The government came under pressure to link local transport plans with the planning system and to spell out the need for councils to promote sustainable transport from both Labour and Conservative peers during continuing committee stage of the Transport Bill.
Former Labour transport minister Lord Berkeley intoduced an amendment which would place a duty on local authorities 'to promote sustainable transport, including especially all forms of public passenger transport, and the conveyance of freight by rail or water, and to identify and safeguard such land as may be required for the improvement of transport infrastructure, including interchanges between modes (of transport)'.
He said he was suprised the Bill contained no mention of freight, nor a duty for local plans to incorporate sustainable transport when one of the functions of the Strategic Rail Authority was to help achieve that.
Conservative local government spokesman Lord Dixon-Smith said the Bill gave the impression the government's only concern was for buses.

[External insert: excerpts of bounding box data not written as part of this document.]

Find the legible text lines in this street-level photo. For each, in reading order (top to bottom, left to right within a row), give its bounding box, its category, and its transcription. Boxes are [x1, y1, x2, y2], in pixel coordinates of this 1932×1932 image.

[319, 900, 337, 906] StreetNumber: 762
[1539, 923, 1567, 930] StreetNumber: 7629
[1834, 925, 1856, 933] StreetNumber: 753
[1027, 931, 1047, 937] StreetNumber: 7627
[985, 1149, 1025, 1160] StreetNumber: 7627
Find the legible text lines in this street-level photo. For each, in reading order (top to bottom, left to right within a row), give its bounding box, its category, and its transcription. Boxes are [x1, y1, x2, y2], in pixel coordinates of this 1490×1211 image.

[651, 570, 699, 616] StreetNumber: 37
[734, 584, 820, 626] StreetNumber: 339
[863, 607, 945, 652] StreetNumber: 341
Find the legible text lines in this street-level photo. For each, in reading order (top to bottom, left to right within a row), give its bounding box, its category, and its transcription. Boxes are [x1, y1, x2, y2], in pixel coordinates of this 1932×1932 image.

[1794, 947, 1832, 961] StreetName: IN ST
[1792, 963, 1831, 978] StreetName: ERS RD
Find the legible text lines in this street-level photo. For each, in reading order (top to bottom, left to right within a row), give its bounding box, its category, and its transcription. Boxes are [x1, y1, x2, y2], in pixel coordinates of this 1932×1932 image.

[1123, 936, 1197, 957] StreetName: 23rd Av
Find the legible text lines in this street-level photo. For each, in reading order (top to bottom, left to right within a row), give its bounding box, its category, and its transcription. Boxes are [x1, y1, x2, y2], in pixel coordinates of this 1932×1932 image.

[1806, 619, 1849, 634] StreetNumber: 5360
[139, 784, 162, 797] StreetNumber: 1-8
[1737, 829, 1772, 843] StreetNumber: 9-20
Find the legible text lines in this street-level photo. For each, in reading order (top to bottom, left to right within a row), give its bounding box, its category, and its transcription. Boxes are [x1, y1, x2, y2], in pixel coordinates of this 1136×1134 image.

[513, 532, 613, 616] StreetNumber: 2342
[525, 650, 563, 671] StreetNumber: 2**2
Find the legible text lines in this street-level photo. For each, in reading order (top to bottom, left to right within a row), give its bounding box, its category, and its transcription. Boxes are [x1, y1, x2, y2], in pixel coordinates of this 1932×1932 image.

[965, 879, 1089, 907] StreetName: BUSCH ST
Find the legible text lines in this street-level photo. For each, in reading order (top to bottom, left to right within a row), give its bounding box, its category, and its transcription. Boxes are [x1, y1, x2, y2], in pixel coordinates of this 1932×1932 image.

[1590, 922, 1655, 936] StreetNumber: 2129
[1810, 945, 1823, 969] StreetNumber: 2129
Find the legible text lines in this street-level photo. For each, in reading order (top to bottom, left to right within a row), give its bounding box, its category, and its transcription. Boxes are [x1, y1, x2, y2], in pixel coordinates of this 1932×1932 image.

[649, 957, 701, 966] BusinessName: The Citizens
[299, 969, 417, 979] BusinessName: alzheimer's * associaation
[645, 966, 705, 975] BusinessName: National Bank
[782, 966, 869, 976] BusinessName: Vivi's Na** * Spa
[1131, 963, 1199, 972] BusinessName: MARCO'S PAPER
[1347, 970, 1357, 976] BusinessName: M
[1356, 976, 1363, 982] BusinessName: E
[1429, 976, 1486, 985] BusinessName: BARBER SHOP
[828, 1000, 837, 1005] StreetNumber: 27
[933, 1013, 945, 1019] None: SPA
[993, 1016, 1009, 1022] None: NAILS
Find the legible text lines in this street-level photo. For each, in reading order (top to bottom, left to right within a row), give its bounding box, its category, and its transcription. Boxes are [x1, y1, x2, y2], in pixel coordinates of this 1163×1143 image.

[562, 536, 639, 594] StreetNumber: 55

He wanted to ensure legislation referred to other forms of transport, including cycling and walking, and the intermodal exchange between different modes of transport.
He also moved an amendemnt designed to involve the planning process to ensure consistency between local and district strategic transport plans.
Liberal Democrat Lord Bradshaw, who described himself as 'a veteran of structure planning in county councils', said: 'I can vouch for the fact that everybody is in favour of extending park-and-ride schemes, of getting more freight on to the railway and of extending station car parks. However, when you try to implement any of those policies, they are always fought tooth and nail at ground level.
'It is important that if we are to have a strategy for encouraging park-and-ride schemes, freight terminals and station car parks, they must find their way into the planning process at the earliest possible moment.'
DETR minister Lord Whitty said guidance to local authorities left a lot to the discretion of local authorities. The more detail on the face of the Bill, the less flexibility there was.
The amendments were withdrawn, but Lord Berkeley urged the minister to reconsider, and warned he might return to the issue on third reading.